>>>

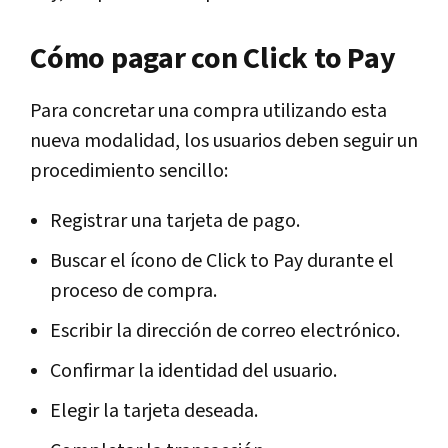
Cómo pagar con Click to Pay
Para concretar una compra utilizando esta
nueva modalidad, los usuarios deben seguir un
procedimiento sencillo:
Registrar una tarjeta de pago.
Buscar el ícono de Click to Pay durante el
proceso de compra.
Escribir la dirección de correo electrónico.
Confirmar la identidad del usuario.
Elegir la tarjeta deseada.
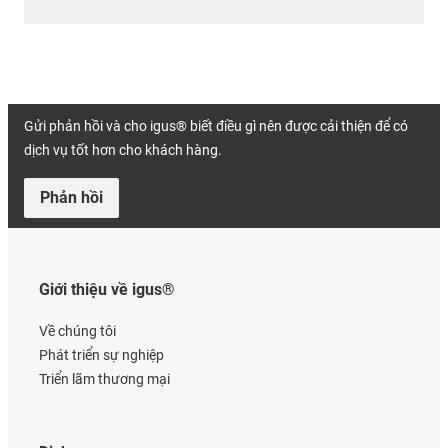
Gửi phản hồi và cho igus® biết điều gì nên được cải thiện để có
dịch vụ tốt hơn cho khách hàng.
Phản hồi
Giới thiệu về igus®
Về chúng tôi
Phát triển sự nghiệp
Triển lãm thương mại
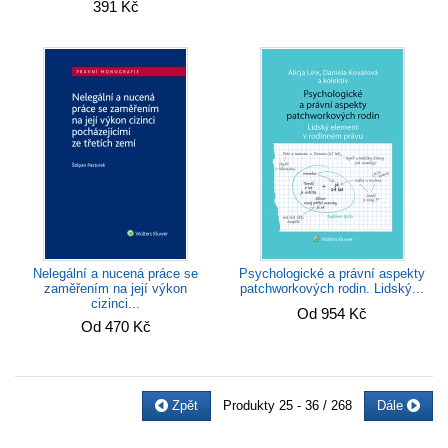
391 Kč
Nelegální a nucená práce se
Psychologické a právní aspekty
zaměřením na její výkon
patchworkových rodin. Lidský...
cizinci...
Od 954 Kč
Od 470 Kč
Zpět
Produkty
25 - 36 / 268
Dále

<<<

WHAT YOU HAVE TO DO:
Could you find every line in the records above that has the string "tarjeta" and copy it?

YOUR SOLUTION:
Registrar una tarjeta de pago.
Elegir la tarjeta deseada.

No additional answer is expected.